start Dataset extract
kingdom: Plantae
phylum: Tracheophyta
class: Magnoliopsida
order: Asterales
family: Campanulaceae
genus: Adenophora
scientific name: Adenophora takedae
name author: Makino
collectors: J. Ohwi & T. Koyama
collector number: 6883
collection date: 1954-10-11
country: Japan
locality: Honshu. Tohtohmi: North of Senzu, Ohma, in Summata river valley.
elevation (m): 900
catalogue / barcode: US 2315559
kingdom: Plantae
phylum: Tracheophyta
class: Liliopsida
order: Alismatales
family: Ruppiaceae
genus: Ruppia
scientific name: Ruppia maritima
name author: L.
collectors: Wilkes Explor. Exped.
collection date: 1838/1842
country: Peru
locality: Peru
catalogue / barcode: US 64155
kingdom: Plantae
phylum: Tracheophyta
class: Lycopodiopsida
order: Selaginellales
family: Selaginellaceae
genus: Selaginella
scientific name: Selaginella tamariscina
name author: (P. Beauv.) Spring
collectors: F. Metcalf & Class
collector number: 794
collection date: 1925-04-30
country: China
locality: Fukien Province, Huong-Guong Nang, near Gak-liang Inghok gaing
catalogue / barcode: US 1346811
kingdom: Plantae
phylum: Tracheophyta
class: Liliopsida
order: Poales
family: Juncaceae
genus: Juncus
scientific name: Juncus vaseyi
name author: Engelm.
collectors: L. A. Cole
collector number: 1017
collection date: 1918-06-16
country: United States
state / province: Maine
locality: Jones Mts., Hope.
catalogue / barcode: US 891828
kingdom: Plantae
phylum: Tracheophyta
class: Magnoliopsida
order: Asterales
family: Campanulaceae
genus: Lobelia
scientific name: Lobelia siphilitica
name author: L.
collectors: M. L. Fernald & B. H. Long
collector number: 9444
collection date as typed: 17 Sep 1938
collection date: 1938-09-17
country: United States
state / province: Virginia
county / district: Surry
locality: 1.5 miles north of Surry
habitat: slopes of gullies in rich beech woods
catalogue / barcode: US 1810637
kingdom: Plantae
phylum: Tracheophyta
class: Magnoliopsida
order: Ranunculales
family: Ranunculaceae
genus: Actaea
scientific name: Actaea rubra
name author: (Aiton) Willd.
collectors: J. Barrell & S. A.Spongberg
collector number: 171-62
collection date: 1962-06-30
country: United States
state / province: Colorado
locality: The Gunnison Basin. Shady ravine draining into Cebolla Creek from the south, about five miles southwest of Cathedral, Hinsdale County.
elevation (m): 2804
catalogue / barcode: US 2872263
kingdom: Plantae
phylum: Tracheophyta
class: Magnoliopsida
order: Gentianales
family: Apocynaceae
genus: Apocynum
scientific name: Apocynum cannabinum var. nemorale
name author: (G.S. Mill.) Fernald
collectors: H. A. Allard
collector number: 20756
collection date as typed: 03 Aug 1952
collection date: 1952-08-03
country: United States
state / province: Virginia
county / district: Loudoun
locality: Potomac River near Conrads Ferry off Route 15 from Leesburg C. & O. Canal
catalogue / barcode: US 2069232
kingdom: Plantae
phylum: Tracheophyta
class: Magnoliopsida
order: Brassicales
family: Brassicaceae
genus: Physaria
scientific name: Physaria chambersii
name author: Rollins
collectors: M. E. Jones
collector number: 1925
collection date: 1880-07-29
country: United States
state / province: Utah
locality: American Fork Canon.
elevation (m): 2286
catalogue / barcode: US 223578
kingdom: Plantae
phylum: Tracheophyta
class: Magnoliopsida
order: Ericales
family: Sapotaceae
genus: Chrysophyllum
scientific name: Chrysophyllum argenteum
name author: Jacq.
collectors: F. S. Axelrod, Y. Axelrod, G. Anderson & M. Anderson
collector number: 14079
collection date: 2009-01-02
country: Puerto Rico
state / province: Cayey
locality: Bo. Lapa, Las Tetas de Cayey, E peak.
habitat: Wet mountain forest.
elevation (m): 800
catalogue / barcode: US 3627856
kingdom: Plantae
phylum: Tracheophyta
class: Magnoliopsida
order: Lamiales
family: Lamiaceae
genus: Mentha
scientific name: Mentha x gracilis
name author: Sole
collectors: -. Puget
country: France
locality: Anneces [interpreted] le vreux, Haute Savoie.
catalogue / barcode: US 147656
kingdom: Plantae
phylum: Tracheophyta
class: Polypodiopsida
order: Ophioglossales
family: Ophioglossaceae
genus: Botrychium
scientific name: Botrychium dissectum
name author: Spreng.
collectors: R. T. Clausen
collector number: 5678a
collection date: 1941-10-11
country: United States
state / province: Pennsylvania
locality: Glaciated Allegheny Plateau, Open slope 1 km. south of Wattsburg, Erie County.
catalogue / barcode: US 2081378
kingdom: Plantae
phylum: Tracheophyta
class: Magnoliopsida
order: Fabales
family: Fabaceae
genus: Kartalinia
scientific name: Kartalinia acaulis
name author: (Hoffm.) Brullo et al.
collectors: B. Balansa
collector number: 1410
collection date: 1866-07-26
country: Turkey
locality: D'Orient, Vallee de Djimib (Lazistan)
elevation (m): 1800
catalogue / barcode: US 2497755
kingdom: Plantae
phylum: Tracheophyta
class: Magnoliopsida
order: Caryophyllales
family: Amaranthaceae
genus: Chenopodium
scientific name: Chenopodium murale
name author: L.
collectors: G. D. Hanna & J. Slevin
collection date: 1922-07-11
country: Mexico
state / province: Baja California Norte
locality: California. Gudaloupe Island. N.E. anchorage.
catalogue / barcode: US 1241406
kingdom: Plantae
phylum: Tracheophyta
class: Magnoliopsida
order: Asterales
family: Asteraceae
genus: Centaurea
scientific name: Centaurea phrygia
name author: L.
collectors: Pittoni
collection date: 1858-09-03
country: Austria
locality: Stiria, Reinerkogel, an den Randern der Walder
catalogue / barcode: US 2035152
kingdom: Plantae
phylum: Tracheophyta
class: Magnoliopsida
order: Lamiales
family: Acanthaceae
end Dataset extract
Please rewrite the lines of all the items above, putting "site" wherever "locality" appears and keeping everything else unchanged.

Response to this task:
kingdom: Plantae
phylum: Tracheophyta
class: Magnoliopsida
order: Asterales
family: Campanulaceae
genus: Adenophora
scientific name: Adenophora takedae
name author: Makino
collectors: J. Ohwi & T. Koyama
collector number: 6883
collection date: 1954-10-11
country: Japan
site: Honshu. Tohtohmi: North of Senzu, Ohma, in Summata river valley.
elevation (m): 900
catalogue / barcode: US 2315559
kingdom: Plantae
phylum: Tracheophyta
class: Liliopsida
order: Alismatales
family: Ruppiaceae
genus: Ruppia
scientific name: Ruppia maritima
name author: L.
collectors: Wilkes Explor. Exped.
collection date: 1838/1842
country: Peru
site: Peru
catalogue / barcode: US 64155
kingdom: Plantae
phylum: Tracheophyta
class: Lycopodiopsida
order: Selaginellales
family: Selaginellaceae
genus: Selaginella
scientific name: Selaginella tamariscina
name author: (P. Beauv.) Spring
collectors: F. Metcalf & Class
collector number: 794
collection date: 1925-04-30
country: China
site: Fukien Province, Huong-Guong Nang, near Gak-liang Inghok gaing
catalogue / barcode: US 1346811
kingdom: Plantae
phylum: Tracheophyta
class: Liliopsida
order: Poales
family: Juncaceae
genus: Juncus
scientific name: Juncus vaseyi
name author: Engelm.
collectors: L. A. Cole
collector number: 1017
collection date: 1918-06-16
country: United States
state / province: Maine
site: Jones Mts., Hope.
catalogue / barcode: US 891828
kingdom: Plantae
phylum: Tracheophyta
class: Magnoliopsida
order: Asterales
family: Campanulaceae
genus: Lobelia
scientific name: Lobelia siphilitica
name author: L.
collectors: M. L. Fernald & B. H. Long
collector number: 9444
collection date as typed: 17 Sep 1938
collection date: 1938-09-17
country: United States
state / province: Virginia
county / district: Surry
site: 1.5 miles north of Surry
habitat: slopes of gullies in rich beech woods
catalogue / barcode: US 1810637
kingdom: Plantae
phylum: Tracheophyta
class: Magnoliopsida
order: Ranunculales
family: Ranunculaceae
genus: Actaea
scientific name: Actaea rubra
name author: (Aiton) Willd.
collectors: J. Barrell & S. A.Spongberg
collector number: 171-62
collection date: 1962-06-30
country: United States
state / province: Colorado
site: The Gunnison Basin. Shady ravine draining into Cebolla Creek from the south, about five miles southwest of Cathedral, Hinsdale County.
elevation (m): 2804
catalogue / barcode: US 2872263
kingdom: Plantae
phylum: Tracheophyta
class: Magnoliopsida
order: Gentianales
family: Apocynaceae
genus: Apocynum
scientific name: Apocynum cannabinum var. nemorale
name author: (G.S. Mill.) Fernald
collectors: H. A. Allard
collector number: 20756
collection date as typed: 03 Aug 1952
collection date: 1952-08-03
country: United States
state / province: Virginia
county / district: Loudoun
site: Potomac River near Conrads Ferry off Route 15 from Leesburg C. & O. Canal
catalogue / barcode: US 2069232
kingdom: Plantae
phylum: Tracheophyta
class: Magnoliopsida
order: Brassicales
family: Brassicaceae
genus: Physaria
scientific name: Physaria chambersii
name author: Rollins
collectors: M. E. Jones
collector number: 1925
collection date: 1880-07-29
country: United States
state / province: Utah
site: American Fork Canon.
elevation (m): 2286
catalogue / barcode: US 223578
kingdom: Plantae
phylum: Tracheophyta
class: Magnoliopsida
order: Ericales
family: Sapotaceae
genus: Chrysophyllum
scientific name: Chrysophyllum argenteum
name author: Jacq.
collectors: F. S. Axelrod, Y. Axelrod, G. Anderson & M. Anderson
collector number: 14079
collection date: 2009-01-02
country: Puerto Rico
state / province: Cayey
site: Bo. Lapa, Las Tetas de Cayey, E peak.
habitat: Wet mountain forest.
elevation (m): 800
catalogue / barcode: US 3627856
kingdom: Plantae
phylum: Tracheophyta
class: Magnoliopsida
order: Lamiales
family: Lamiaceae
genus: Mentha
scientific name: Mentha x gracilis
name author: Sole
collectors: -. Puget
country: France
site: Anneces [interpreted] le vreux, Haute Savoie.
catalogue / barcode: US 147656
kingdom: Plantae
phylum: Tracheophyta
class: Polypodiopsida
order: Ophioglossales
family: Ophioglossaceae
genus: Botrychium
scientific name: Botrychium dissectum
name author: Spreng.
collectors: R. T. Clausen
collector number: 5678a
collection date: 1941-10-11
country: United States
state / province: Pennsylvania
site: Glaciated Allegheny Plateau, Open slope 1 km. south of Wattsburg, Erie County.
catalogue / barcode: US 2081378
kingdom: Plantae
phylum: Tracheophyta
class: Magnoliopsida
order: Fabales
family: Fabaceae
genus: Kartalinia
scientific name: Kartalinia acaulis
name author: (Hoffm.) Brullo et al.
collectors: B. Balansa
collector number: 1410
collection date: 1866-07-26
country: Turkey
site: D'Orient, Vallee de Djimib (Lazistan)
elevation (m): 1800
catalogue / barcode: US 2497755
kingdom: Plantae
phylum: Tracheophyta
class: Magnoliopsida
order: Caryophyllales
family: Amaranthaceae
genus: Chenopodium
scientific name: Chenopodium murale
name author: L.
collectors: G. D. Hanna & J. Slevin
collection date: 1922-07-11
country: Mexico
state / province: Baja California Norte
site: California. Gudaloupe Island. N.E. anchorage.
catalogue / barcode: US 1241406
kingdom: Plantae
phylum: Tracheophyta
class: Magnoliopsida
order: Asterales
family: Asteraceae
genus: Centaurea
scientific name: Centaurea phrygia
name author: L.
collectors: Pittoni
collection date: 1858-09-03
country: Austria
site: Stiria, Reinerkogel, an den Randern der Walder
catalogue / barcode: US 2035152
kingdom: Plantae
phylum: Tracheophyta
class: Magnoliopsida
order: Lamiales
family: Acanthaceae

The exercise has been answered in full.